Here is an example. I flew on a fairly empty flight from Dallas to Sydney recently. There was a devout Arabic Muslim couple with a baby seated in the row of four seats in front of me.  They sat on either end of the row. I heard a baby crying for a while and I noticed that the husband/father remained sitting comfortably in his seat, presumably leaving his wife to deal with the baby by herself. I had heard from women in the Arabic Muslim community about some men who are sexist. Immediately a judgmental thought popped into my mind. What is wrong with this man? Why is he so selfish and chauvinistic? Then I noticed the thoughts in my mind and asked myself if I was stereotyping? “I don’t know this man!”. I then checked and found that his baby was actually sleeping soundly on the seats between them and the crying was coming from someone else’s baby. 

A great rationalist commentator on the Torah, Ibn Ezra, states that there are three types of commandments including one that governs what people think in their minds (6). He argues that through our thinking, we can control the impulse to covet another man’s wife. He argues that just as a villager would not covet a princess regardless of how beautiful she is because he knows this is not realistic. Surely then what God has forbidden to one person because it is the possession of another should be even less likely to arouse envy. A great theory, but if this was the case pedophilia would never involve religious people, tragically it does.  

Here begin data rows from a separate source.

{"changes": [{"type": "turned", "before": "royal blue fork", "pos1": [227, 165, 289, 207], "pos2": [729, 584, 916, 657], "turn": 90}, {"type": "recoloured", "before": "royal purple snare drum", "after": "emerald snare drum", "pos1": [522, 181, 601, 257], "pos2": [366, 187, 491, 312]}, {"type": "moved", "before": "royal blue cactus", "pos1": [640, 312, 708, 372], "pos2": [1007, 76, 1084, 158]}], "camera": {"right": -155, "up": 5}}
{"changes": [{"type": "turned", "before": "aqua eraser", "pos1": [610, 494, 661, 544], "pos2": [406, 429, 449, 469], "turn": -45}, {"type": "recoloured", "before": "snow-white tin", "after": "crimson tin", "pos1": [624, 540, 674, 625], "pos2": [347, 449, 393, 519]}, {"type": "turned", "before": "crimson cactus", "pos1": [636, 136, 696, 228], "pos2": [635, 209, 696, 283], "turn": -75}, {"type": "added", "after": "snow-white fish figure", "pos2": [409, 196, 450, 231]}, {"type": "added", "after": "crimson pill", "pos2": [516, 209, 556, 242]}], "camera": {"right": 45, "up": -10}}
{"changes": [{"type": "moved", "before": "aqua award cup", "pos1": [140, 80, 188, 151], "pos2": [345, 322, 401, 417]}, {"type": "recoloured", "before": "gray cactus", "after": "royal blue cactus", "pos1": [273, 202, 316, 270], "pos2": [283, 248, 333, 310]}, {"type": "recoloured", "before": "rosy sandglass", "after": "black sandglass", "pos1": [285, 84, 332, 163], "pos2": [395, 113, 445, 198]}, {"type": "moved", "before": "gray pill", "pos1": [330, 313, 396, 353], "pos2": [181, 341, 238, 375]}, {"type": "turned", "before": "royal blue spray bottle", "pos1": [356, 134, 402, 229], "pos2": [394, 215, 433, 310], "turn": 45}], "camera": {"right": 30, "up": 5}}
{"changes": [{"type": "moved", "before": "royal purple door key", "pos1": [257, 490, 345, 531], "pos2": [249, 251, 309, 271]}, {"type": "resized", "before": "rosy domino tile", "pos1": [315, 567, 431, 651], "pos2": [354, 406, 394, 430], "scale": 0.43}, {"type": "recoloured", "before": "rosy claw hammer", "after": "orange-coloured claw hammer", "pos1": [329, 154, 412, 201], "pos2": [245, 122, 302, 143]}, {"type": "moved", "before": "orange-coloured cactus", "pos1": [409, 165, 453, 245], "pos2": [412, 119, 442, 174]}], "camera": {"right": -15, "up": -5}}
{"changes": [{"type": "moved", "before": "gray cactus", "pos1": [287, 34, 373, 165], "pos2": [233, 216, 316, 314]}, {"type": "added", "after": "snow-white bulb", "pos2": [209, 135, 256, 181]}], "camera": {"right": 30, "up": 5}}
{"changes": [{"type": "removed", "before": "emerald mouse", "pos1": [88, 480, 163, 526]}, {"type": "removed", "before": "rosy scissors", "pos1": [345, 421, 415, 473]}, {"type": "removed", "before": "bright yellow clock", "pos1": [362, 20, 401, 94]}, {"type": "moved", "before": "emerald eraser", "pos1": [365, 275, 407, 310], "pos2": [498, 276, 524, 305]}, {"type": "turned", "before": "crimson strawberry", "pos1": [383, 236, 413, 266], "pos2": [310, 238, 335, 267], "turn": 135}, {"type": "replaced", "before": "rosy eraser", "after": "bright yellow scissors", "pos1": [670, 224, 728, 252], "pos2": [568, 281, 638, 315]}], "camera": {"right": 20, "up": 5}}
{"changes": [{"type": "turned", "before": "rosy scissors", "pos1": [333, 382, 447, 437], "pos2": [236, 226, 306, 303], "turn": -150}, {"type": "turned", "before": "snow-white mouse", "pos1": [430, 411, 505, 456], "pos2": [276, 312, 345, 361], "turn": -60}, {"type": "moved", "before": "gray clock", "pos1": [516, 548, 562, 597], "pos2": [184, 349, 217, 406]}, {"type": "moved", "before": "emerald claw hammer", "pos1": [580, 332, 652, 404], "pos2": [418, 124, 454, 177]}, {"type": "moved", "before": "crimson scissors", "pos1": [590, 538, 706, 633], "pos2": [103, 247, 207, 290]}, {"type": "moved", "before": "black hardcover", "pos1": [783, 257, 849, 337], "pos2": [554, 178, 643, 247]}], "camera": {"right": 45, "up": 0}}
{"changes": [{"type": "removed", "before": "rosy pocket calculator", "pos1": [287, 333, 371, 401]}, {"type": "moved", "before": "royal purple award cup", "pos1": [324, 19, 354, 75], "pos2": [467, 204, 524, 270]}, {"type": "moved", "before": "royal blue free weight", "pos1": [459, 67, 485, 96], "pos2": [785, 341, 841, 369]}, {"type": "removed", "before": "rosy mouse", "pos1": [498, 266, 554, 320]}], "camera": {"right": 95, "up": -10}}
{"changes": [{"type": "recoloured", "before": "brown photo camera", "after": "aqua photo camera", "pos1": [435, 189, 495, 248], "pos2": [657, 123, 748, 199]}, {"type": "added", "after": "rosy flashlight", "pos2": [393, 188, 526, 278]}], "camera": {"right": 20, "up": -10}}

Both approaches reflect part of the truth. It is true that we are commanded to love and think good thoughts and we can some of the time. It is equally true that this is impractical at least some of the time. Self-compassion is in order, accepting that some circumstances will reasonably elicit emotions like anger, or fear and this is ok. Yet we aspire to comply with the commands not to hate but to love instead, by being aware of our thoughts (7) and choosing to think other thoughts, sometimes.

1)    Leviticus 19:17, I acknowledge that this law is specifically when the potential hatred is directed against “your brother, which is disappointing for me because I would love to see a broader directive against all hate
2)    Targum Yonatan Ben Uziel
3)    Talmud, Kidushin 41a
4)    Lekach Tov, cited in Torah Shlaima on Leviticus 1918, p.69
5)    Maimonides, Yad Hachazah, Laws of Teshuva 10:6, Tanya
6)    Ibn Ezra on Exodus 20:2, also cited in Lebovitz, N. New Studies in Vayikra, p. 344
7)    My coleauge Donna Jacobs Sife has taught be that to counter prejudice in ourselves requires vigilance to our thoughts. Thank you Donna for this valuable insight.